─── Exercise passage
Do You Qualify for Assigned Risk Auto Insurance?
Each state has different eligibility rules for assigned risk auto insurance.
Generally, however, the most important requirement is that you have recently been declined for car insurance within the last 60 days. Some states require you to be declined at least twice, while others only require one rejection.
You can also qualify for assigned risk auto insurance if you can only find car insurance policies offered at a higher rate than the assigned risk pool’s premiums within the last 60 days.
If your assigned risk pool’s premiums are $4,000 per year, for example, and the cheapest car insurance policies you can find are $5,000 per year or more, then you may qualify for assigned risk auto insurance.
Assigned Risk Auto Insurance Prices Are Fixed for Each Driver
Assigned risk auto insurance doesn’t work like ordinary car insurance: the rates are fixed between providers.
No matter which car insurance company you choose, you’ll pay the same rate for assigned risk car insurance.
You will also have different policy options in your assigned risk pool. You can choose to save money by going with basic liability insurance, which is the minimum required to drive on the road. You can also get collision and comprehensive coverage for added protection (at an added cost).
The standard assigned risk period is three years. After paying for assigned risk car insurance for three years, you should be able to re-enter the voluntary market.
How to Get the Cheapest Assigned Risk Auto Insurance Policy
Yes, assigned risk auto insurance policy prices are fixed for each driver. However, there are still certain factors that influence the price of assigned risk auto insurance. Some of these factors – like your driving history – are outside of your control. Other factors – like the ZIP code where you park your car at night – can be controlled.
Change your ZIP Code: Insurers charge different premiums based on your ZIP code. Some ZIP codes have higher rates of break-ins and accidents. Changing your ZIP code – say, by moving to a safer neighborhood – can lower car insurance premiums significantly.
──────
- **Assigned task**:
For each statement, answer yes or no according to the passage on assigned risk auto insurance, and quote the words from the passage that settle it. (a) The standard assigned risk period is five years. (b) Basic liability insurance is the minimum required to drive on the road. (c) Every state requires drivers to be declined at least twice.
─── Data shown
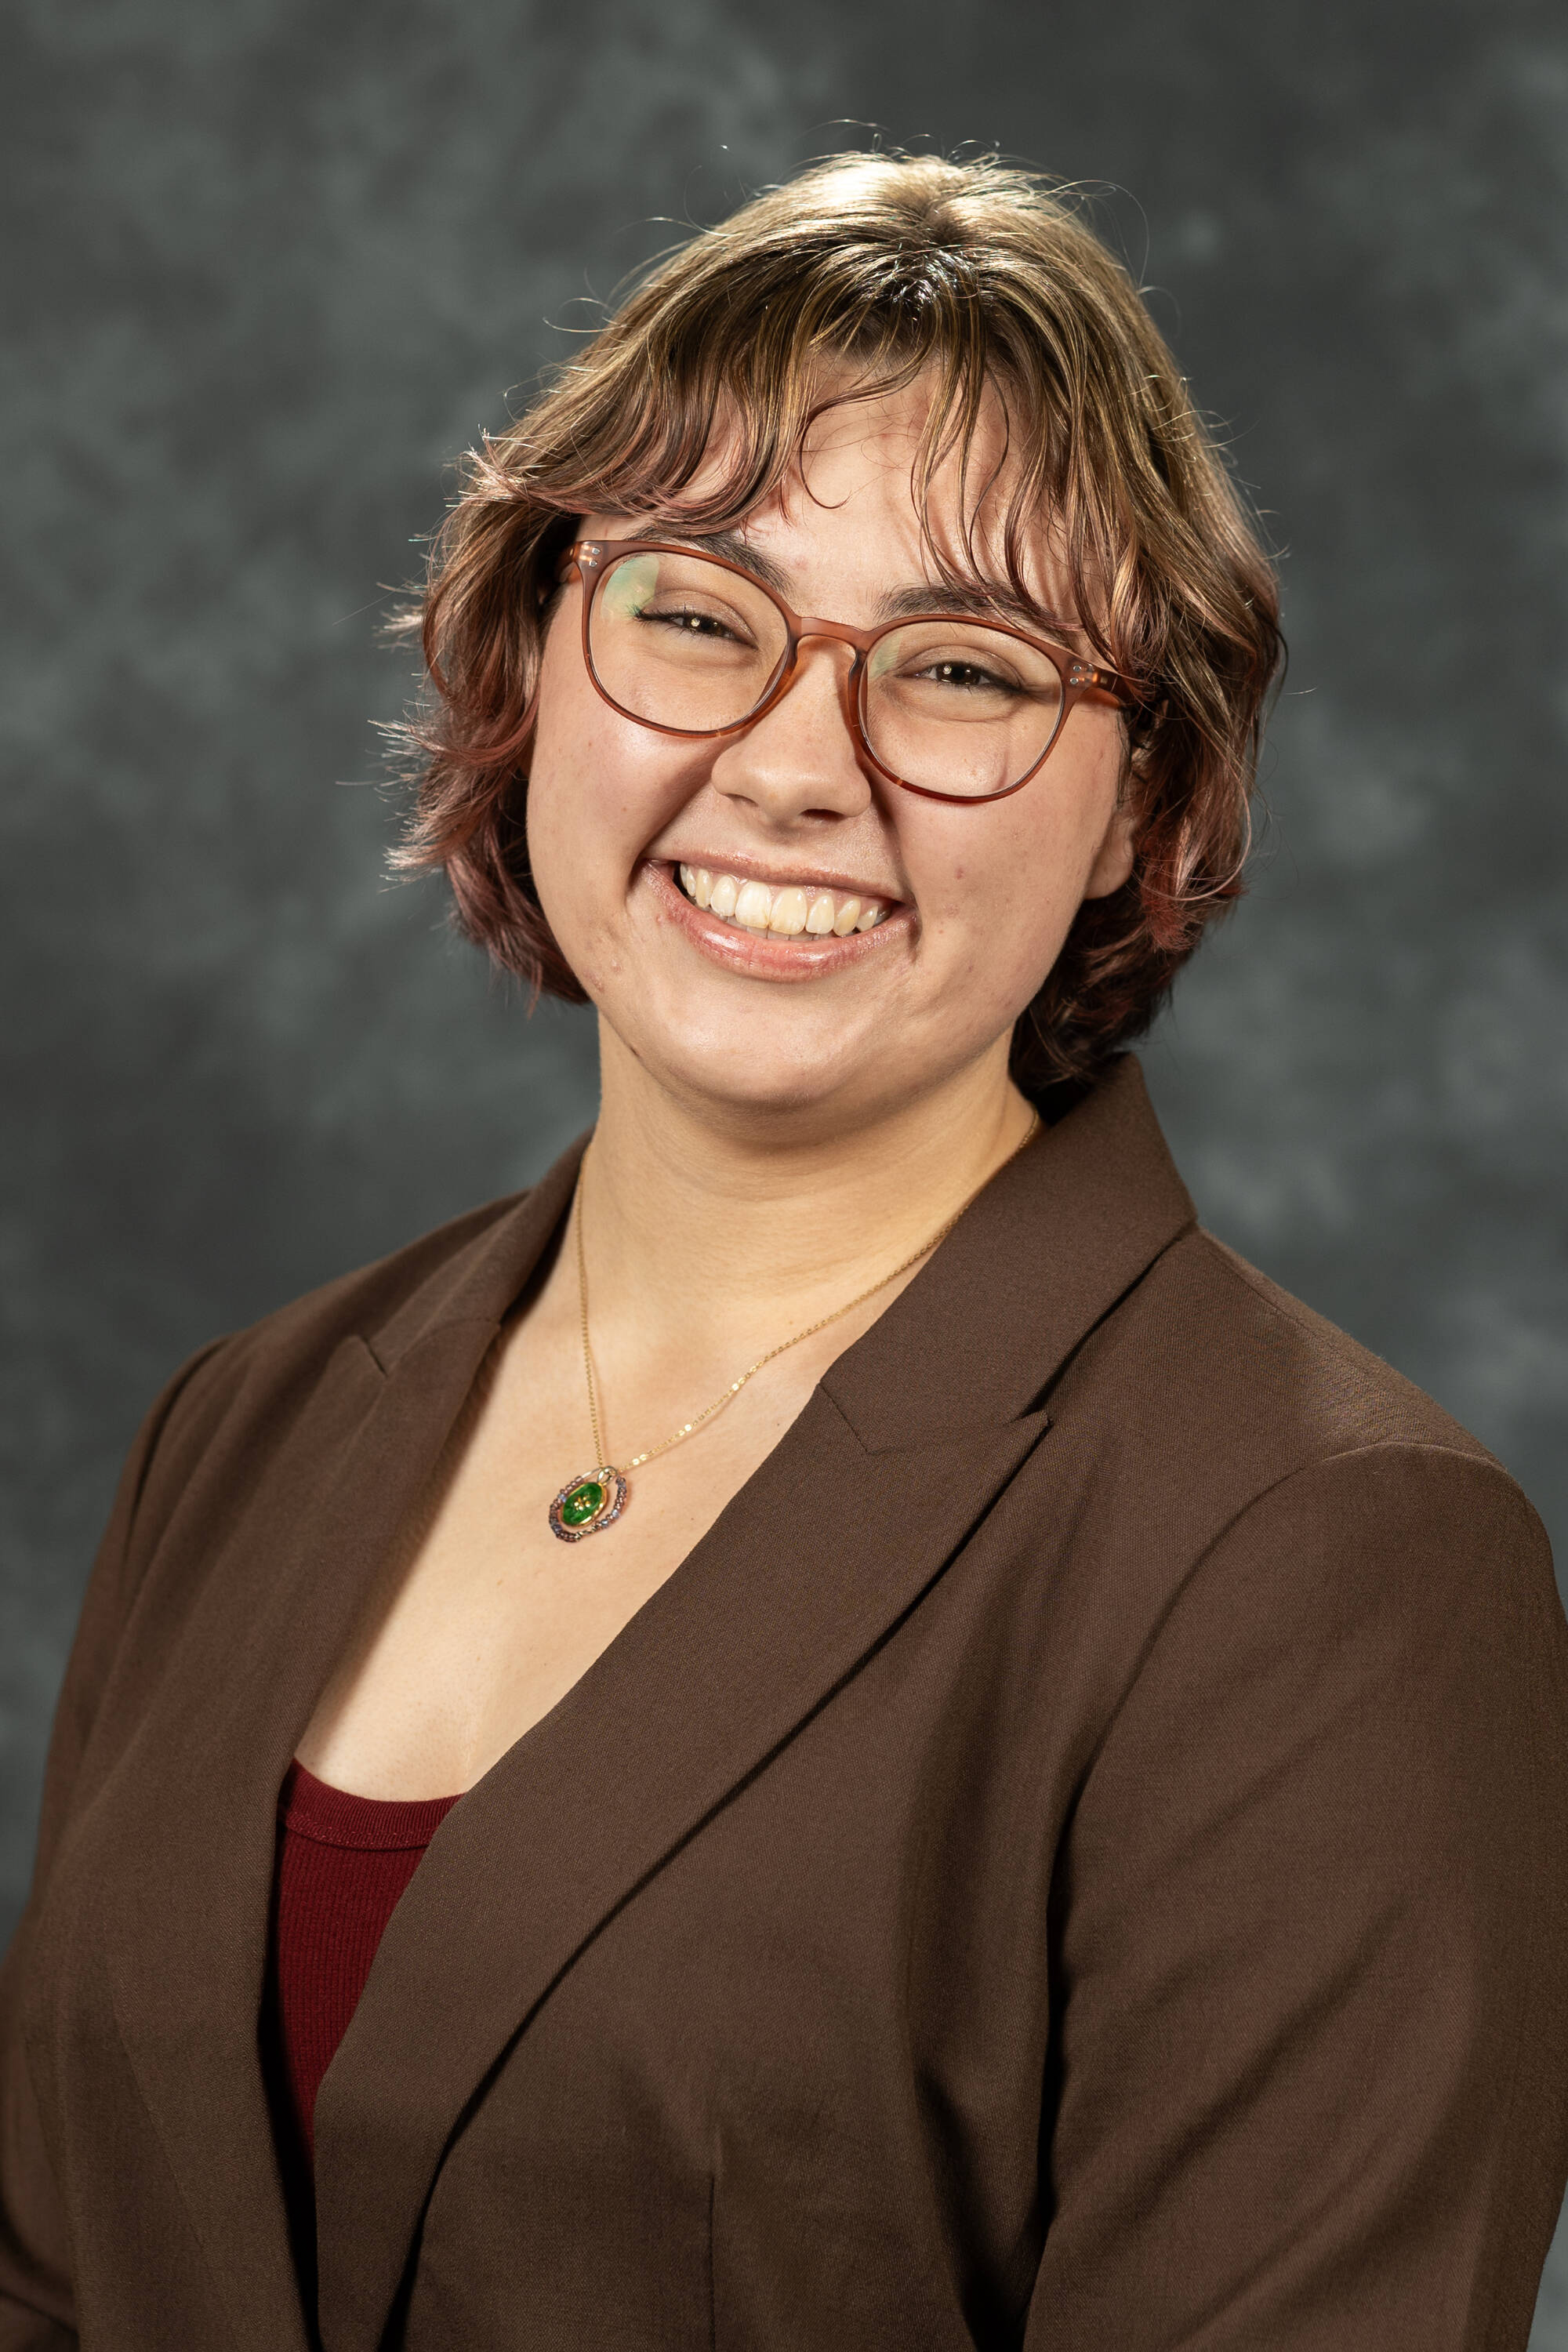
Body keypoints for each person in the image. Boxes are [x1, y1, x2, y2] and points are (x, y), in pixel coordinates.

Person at [2, 150, 1565, 2352]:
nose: (794, 766)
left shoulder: (1325, 1559)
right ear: (536, 655)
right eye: (698, 615)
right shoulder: (240, 1433)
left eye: (962, 667)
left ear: (1143, 797)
──────
- **Solution below**:
(a) No: "The standard assigned risk period is three years."
(b) Yes: "basic liability insurance, which is the minimum required to drive on the road."
(c) No: "Some states require you to be declined at least twice, while others only require one rejection."